• **Requisito 1**:
Segundo o excerto sobre a Biblioteca Popular Pedro Ivo, em que data foi inaugurada solenemente essa biblioteca?
• **Requisito 2**:
Aponta todas as linhas dos registos em que aparece a palavra "kern", tendo em conta a diferença entre maiúsculas e minúsculas.

• **Excerto selecionado**:
--------------------------------------------------

Vamos à história da Biblioteca Popular Pedro Ivo. Em 1951,
uma monografia da Câmara Municipal do Porto enumerava os estabelecimentos onde
a ação cultural da Câmara Municipal se exercia, isto porque se considerava na
publicação que «entre as atribuições das câmaras municipais figuram em certa
medida as de carácter cultural». Refere a monografia: «Em Sessão de 22
de Outubro de 1936, a Comissão Administrativa da Câmara Municipal do Porto
aprovou uma proposta no sentido de serem criadas de novo nesta cidade algumas
Bibliotecas Populares». A iniciativa pretendia reavivar uma ali citada
tradição perdida de existência de bibliotecas populares no Porto. Cedofeita,
Santo Ildefonso, Massarelos e Foz do Douro viram serem instaladas as «bibliotecas
populares» com o fim de «fornecer gratuitamente os indispensáveis meios de
cultura intelectual e aperfeiçoamento profissional às classes mais humildes,
tendo em vista a sua formação moral e cívica, que, em caso algum poderá ser
contrariada por leituras que não sejam rigorosamente honestas». Vivia-se a
ditadura salazarista e a avaliação de leituras que não fossem rigorosamente
honestas não devia ser desprovida de intenções escusas. Mas sim, fomentou-se a
leitura.
Em 6 de janeiro de 1948 foi a vez de ser inaugurada solenemente
a Biblioteca Popular Pedro Ivo, instalada num moderno e elegante pavilhão
expressamente construído no Jardim da Praça do Marquês de Pombal. Como resume o
site da Ágora – Cultura e Desporto, E. M., a “Biblioteca do Marquês”, «esteve
sempre na dependência direta da Biblioteca Pública Municipal do Porto, foi
muito procurada pelos portuenses, tendo sido transformada em Biblioteca
Infantil em 1990-1991 e assim mantendo-se até ser encerrada em 2002».
Portas fechadas, desprovido da sua finalidade, o pavilhão
ia-se degradando, tornou-se um urinol a céu aberto até que, em 2012, um
movimento cívico a decidiu ocupar e tentar uma autogestão para reavivar a
aceção de biblioteca. Rechaçada essa intenção pela Câmara, o edifício foi
entaipado e só voltaria a ter utilização anos depois, concessionado como café.
Turbulência em torno das concessões como espaço de restauração, levariam Rui
Moreira a decidir que o espaço deveria ter uma rotatividade cultural.
Então, em 2021,
segundo a Ágora, «arranca uma espécie de ano zero de reativação da
Biblioteca Popular de Pedro Ivo através de um programa-piloto que integra
várias áreas disciplinares para testar que tipo de diferentes usos esta
biblioteca pode ter, sempre em ligação com a memória do espaço. O objetivo é
experimentar um modelo pluridisciplinar em torno de conceitos como memória,
arquivo, infância, leitura, corpo, troca, fronteira, migração, comunidade.»

--------------------------------------------------

• **Informação extraída**:
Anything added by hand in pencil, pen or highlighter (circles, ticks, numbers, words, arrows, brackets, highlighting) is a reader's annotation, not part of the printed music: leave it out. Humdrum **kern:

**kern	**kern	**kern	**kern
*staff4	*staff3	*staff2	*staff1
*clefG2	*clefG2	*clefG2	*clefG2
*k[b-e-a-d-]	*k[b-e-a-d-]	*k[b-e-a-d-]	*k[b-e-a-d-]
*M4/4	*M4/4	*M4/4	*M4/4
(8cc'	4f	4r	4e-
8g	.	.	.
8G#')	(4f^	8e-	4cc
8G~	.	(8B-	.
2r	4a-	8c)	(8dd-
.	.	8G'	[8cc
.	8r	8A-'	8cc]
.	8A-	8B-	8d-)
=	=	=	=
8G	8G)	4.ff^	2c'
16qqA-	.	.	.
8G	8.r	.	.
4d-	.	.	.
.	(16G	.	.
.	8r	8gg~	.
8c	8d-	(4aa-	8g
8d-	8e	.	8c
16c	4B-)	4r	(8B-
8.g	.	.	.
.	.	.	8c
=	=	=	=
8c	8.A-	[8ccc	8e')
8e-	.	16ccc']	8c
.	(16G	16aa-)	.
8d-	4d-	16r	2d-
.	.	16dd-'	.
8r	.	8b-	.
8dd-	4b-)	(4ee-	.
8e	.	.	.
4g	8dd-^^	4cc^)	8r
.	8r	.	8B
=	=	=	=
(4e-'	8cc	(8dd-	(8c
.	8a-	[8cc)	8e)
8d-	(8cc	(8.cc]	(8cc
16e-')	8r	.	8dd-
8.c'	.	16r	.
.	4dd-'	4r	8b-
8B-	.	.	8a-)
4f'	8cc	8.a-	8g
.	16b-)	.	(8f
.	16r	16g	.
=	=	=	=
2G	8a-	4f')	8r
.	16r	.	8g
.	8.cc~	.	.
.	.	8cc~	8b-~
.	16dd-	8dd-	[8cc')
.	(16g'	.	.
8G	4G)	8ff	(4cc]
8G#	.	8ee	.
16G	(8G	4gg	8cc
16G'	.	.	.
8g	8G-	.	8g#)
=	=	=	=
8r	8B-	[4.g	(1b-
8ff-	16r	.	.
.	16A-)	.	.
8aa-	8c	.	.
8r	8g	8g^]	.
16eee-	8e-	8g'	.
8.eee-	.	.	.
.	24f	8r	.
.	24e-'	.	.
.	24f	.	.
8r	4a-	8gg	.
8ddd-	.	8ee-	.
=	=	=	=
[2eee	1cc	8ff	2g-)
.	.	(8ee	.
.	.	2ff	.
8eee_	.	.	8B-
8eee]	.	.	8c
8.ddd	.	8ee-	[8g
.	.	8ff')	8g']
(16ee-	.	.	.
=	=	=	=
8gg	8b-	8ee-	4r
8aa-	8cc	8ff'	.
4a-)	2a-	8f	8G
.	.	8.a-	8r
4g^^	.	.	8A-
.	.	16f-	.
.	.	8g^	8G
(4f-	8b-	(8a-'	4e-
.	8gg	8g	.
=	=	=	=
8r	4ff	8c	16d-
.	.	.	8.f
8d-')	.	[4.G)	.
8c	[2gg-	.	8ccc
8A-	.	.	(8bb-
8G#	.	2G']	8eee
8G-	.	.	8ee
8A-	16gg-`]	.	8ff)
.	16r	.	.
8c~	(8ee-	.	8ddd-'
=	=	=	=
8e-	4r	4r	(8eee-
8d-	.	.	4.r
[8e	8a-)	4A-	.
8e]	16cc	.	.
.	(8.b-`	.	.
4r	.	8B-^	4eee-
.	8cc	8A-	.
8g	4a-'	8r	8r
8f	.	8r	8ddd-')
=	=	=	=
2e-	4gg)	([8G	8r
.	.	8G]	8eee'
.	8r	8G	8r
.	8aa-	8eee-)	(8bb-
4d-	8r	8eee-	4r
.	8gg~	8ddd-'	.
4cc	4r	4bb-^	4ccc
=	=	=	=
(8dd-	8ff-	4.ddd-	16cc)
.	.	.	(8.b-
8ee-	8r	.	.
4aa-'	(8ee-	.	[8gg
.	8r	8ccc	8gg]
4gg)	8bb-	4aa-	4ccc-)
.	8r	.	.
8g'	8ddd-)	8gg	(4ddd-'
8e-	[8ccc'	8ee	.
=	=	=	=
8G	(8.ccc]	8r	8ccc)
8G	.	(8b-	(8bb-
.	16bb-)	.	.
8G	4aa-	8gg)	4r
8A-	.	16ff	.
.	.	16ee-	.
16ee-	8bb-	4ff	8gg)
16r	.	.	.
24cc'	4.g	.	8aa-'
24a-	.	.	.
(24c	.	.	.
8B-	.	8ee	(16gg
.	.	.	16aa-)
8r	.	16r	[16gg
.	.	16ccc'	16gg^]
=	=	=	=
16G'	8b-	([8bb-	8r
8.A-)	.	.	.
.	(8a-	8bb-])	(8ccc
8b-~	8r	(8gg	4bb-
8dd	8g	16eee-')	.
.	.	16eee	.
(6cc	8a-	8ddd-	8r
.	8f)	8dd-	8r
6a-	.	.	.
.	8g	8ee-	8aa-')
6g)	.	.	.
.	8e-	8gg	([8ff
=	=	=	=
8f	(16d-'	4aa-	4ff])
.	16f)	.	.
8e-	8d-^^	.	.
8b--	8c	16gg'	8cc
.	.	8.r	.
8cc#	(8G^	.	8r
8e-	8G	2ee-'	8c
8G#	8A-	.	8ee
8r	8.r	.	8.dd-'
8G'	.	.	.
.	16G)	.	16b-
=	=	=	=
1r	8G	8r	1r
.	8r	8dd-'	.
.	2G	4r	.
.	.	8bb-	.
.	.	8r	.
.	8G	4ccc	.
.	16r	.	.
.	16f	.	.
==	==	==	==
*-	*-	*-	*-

--------------------------------------------------

• **Resposta completa 1**:
Em 6 de janeiro de 1948.

• **Resposta completa 2**:
Anything added by hand in pencil, pen or highlighter (circles, ticks, numbers, words, arrows, brackets, highlighting) is a reader's annotation, not part of the printed music: leave it out. Humdrum **kern:
**kern	**kern	**kern	**kern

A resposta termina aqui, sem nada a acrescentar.